Nebraska Motorcycle Helmet Bill Will Get Another Ride
An effort to repeal Nebraska’s motorcycle helmet law will get another ride in the Legislature, this time with a new crop of state lawmakers.
Opponents who have tried for two decades to repeal the helmet law are pushing for it again, with hopes that they can find enough votes among the 10 freshmen senators who came to Lincoln because of term limits. The closest they came was in 2010, when supporters secured a 27-vote majority but failed to hit the 33 needed to end a filibuster.
The sponsor, Sen. Dave Bloomfield, said LB393 could still go through a first-round vote before lawmakers adjourn on June 5. If the session ends before the bill clears a final vote, lawmakers will hold it over until next year. Bloomfield – who rode a dirt bike around his farm in the 1970s – picked the measure as his priority bill, increasing the odds that it will see debate.
“I always wore a helmet,” said Bloomfield, of Hoskins. “It makes good sense to wear a helmet. But the government should not be requiring it. We have to do something to protect ourselves.”
The Legislature’s Transportation and Telecommunications Committee advanced the bill in March on a 5-3 vote. The committee proposed an amendment to the bill that would require riders to wear eye protection on highways, and only allow bikers old than 21 to ride without helmets. It also would apply to moped operators.
Nineteen states and the District of Columbia require all motorcyclists to wear helmets, according to the Insurance Institute for Highway Safety. As of January, three states – Illinois, Iowa and New Hampshire – imposed no helmet requirement.
Bloomfield said he agreed to a change in the Nebraska bill that helped secure the fifth vote to move it out of committee. The bill would ban passengers who are less than 4 feet tall, unless the passenger was at least 16 years old.
Supporters of repealing the helmet requirement argue that the state is losing tax revenue and tourism because riders often bypass the state. Omaha motorcyclist Scott Lucey said many riders avoid Nebraska because it requires helmets, while all of its border states except for Missouri do not.
“It should be a choice for people to wear or not to wear a helmet,” Lucey said. “It’s discouraging to people who want to come through Nebraska, but choose not to. People are getting tired, truly tired, of being micromanaged all the time.”
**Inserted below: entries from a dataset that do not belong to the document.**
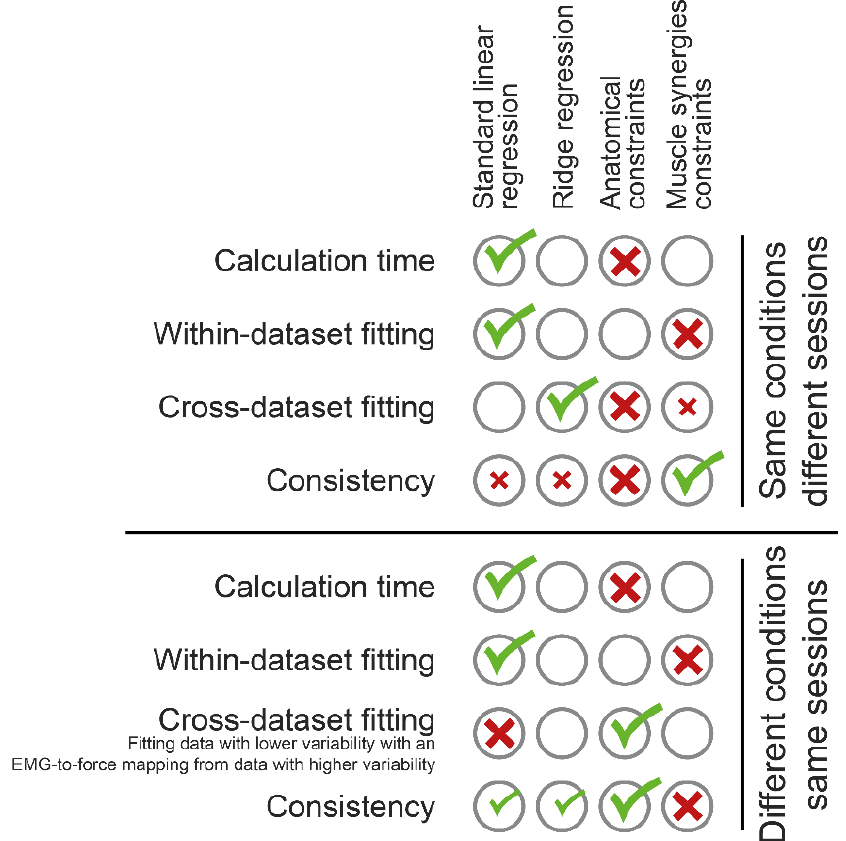
Figure 9. Summary of results. For each comparison metric, the best approach was indicated with a green tick, while the worst approach was indicated with a red cross. Smaller ticks indicate approaches not showing statistical difference with respect to the best approach. Similarly, smaller crosses indicate approaches not showing statistical difference with respect to the worst approach. Among the results got when different conditions were required, the only ones got after fitting a data subset with a mapping extracted from another data subset showing a higher variability, are reported in the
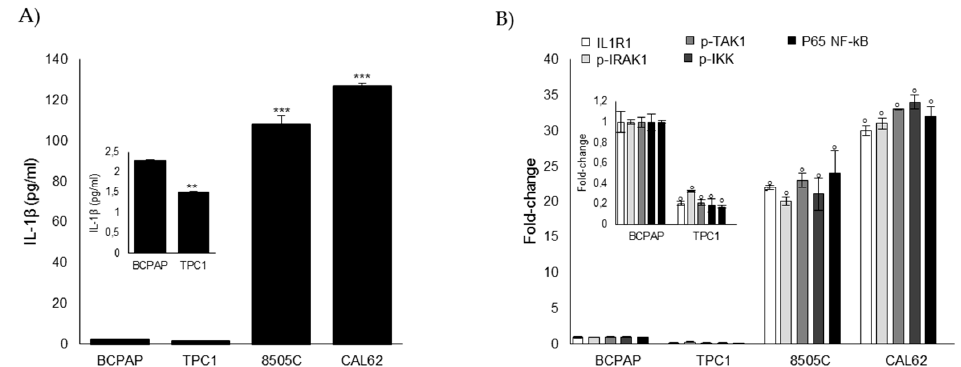
Figure 7. IL-1 β signaling in human TC cell lines. PTC (BCPAP and TPC1) and ATC (8505C and CAL62) cell models grown to confluence under standard conditions were analyzed by specific ELISA kits, following the manufacturer’s instructions, to evaluate ( A ) the secreted levels of IL-1 β (measured in the medium) and ( B ) levels of IL1 receptor, type I (ILR1) (measured in the cell lysates), phospho-IRAK-1 (p-IRAK1) (a cell-based method), phospho-TAK1 (p-TAK1) (measured in the cell lysates), phospho-IKK (p-IKK) (a cell-based method), and P65 NF-kB (measured in the nuclear extracts). The histograms indicate mean ± SD of three different cultures, and each was tested in triplicate. The inserts represent the original histograms without ATC cells in order to better appreciate changes in PTC cells. ** p < 0.01, *** p < 0.001, and ° p < 0.001.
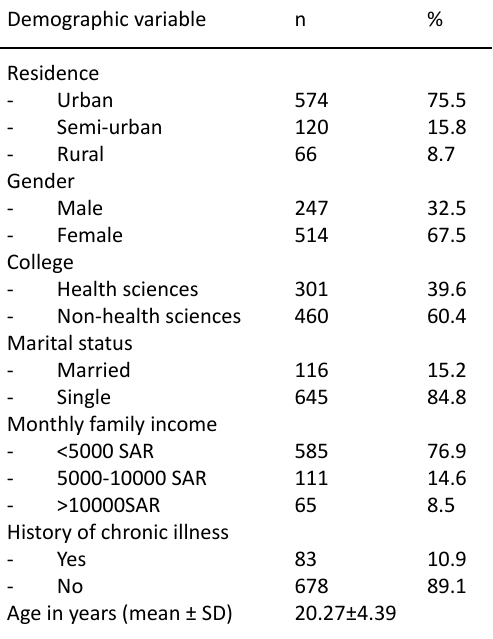
Table 1. Participants' demographic variables (n= 761) Demographic variable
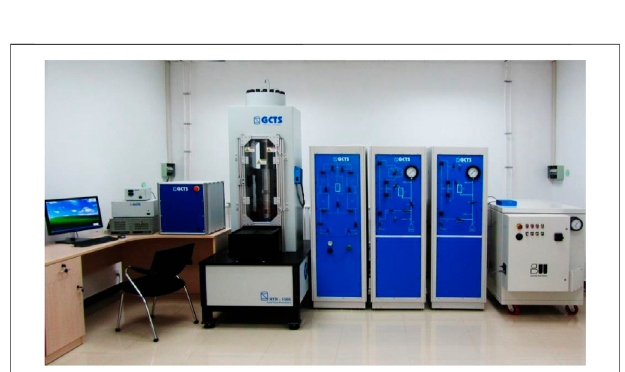
FIGURE 2 | Rapid triaxial testing system (China University of Petroleum 2021).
Lucey said motorcyclists ride almost every weekend in charity fundraising events for birth defects, religious groups and other causes, in both Iowa and Nebraska. Both events draw out-of-state bikers, he said, but Iowa – which has no helmet law – usually attracts at least twice as many. An annual rally in Iowa attracts more than 8,000 motorcyclists and generates more than $3 million in revenue, he said.
Medical and traffic safety groups remain opposed to the bill. Nebraska already lacks services for residents with brain injuries, and eliminating the helmet requirement would only worsen the problem, said Kate Kulesher Jarecke, executive director of the Brain Injury Association of Nebraska.
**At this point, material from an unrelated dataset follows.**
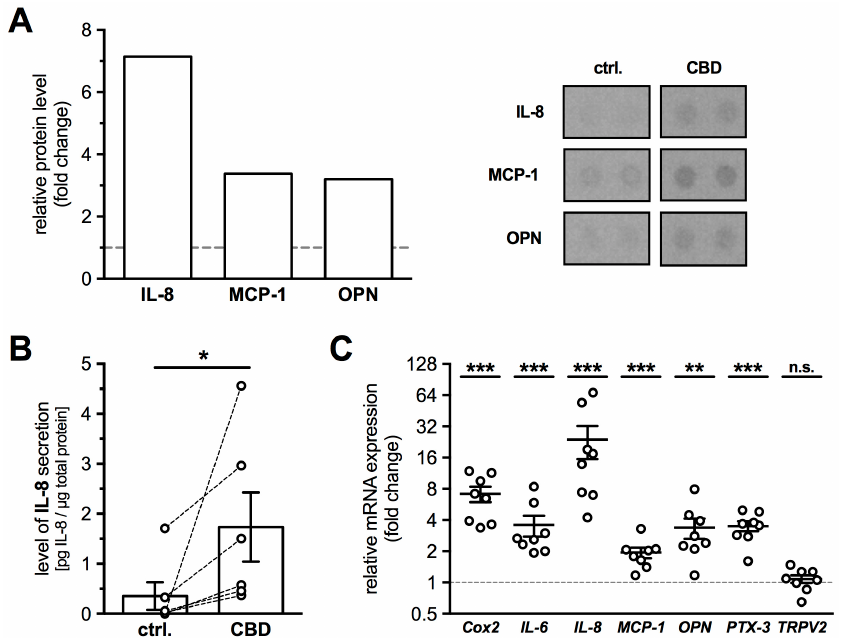
Figure 5. Activation of TRPV2 induced secretion of cytokines, especially of IL-8. ( A ) HTPCs preincubated with AM251 (80 nM) and AM630 (800 nM), and treated for 48 h with 10 µM CBD, exhibited increased secretion of IL-8 (7.1-fold), MCP-1 (3.4-fold) and OPN (3.2-fold) compared to untreated cells ( n = 1), demonstrated by a Human Proteome Profiler. Right panel shows corresponding membrane spots of untreated control and CBD (10 µM) treated HTPCs revealing an increase of signal intensity of IL-8, MCP-1 and OPN. ( B ) Using an immunoassay, significantly increased IL-8 levels could be detected in culture media of HTPCs from six individual patients treated for 24 h with 10 µM CBD in the presence of CB1 and CB2 blockers (1.74 ± 0.69 pg/µg total protein), compared to the corresponding control condition (0.35 ± 0.28 pg/µg total protein). Results were normalized to total protein amount and statistically analyzed using Wilcoxon test (two-tailed, paired test: p = 0.0312; n = 6). ( C ) Quantitative PCR revealed significantly increased mRNA expression levels of Cox2 , IL-6 , IL-8 , MCP-1 , OPN and PTX-3 in HTPCs after 24 h stimulation with 10 µM CBD and CB1 and 2 blockers. mRNA levels of TRPV2 did not show any significant changes (1.08 ± 0.09-fold; p = 0.5905). n = 8; * p ≤ 0.05, ** p ≤ 0.01, *** p ≤ 0.001 vs. control cells.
Kulesher Jarecke said motorcyclists without helmets are three times more likely to suffer brain injuries in a crash. Half of all motorcyclists do not carry health insurance, she said, and many who are severely injured end up in state-fund care programs. She said many crashes are caused not by motorcyclists, but other motorists or things like blown tires.
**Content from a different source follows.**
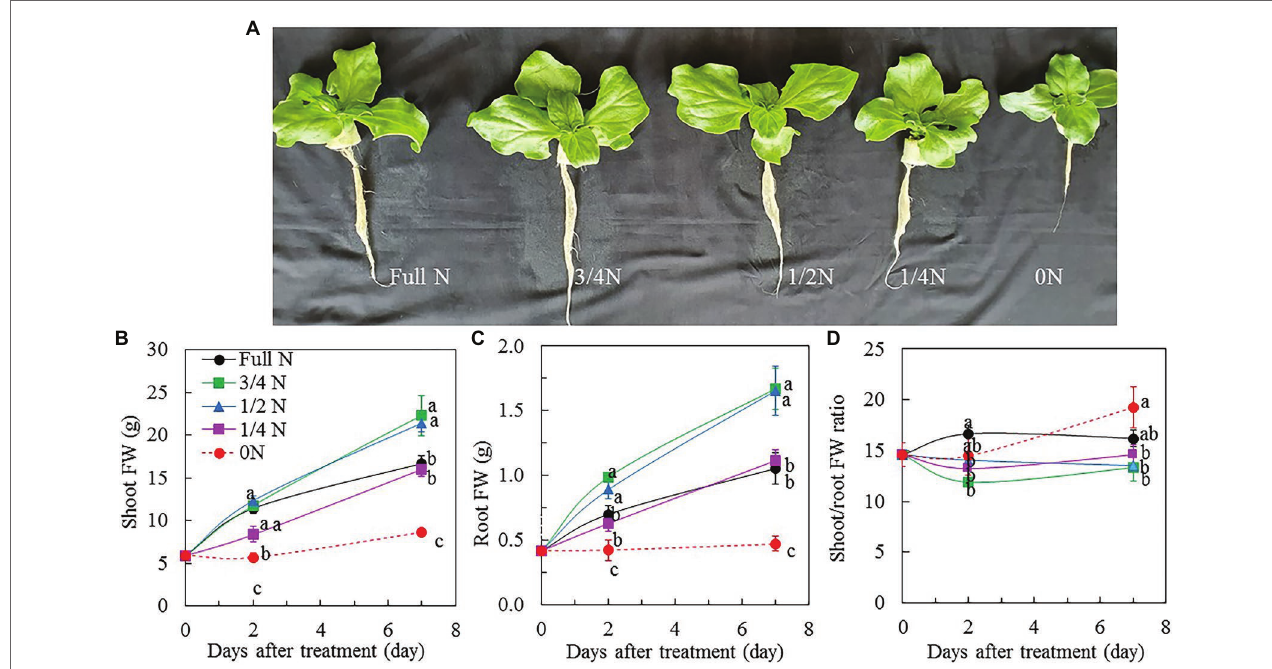
FIGURE 1 | Mesembryanthemum crystallinum grown indoor hydroponically for 18 days with different levels of NO 3– supply (A) . Changes in shoot fresh weight (FW; B ), root FW (C) , and shoot/root FW ratio (D) of M. crystallinum after different NO 3– treatments. Vertical bars represent the SEs. Means with different letters are statistically different ( p = 0.05; n = 5) as determined by LSD multiple comparison test.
“Wearing a helmet is the number one preventative measure,” to avoid brain injuries, she said. “As the Brain Injury Association, we’re not looking for new members.”
Patrick Lange, a Nebraska motorcyclist, told lawmakers in March about a crash in South Dakota that killed his wife and left him with permanent brain injuries. Neither was wearing a helmet, and Lange said his medical expenses totaled $1.7 million.
“I have to question if someone would have required us to wear helmets, if I would have had to suffer through all of that,” he said.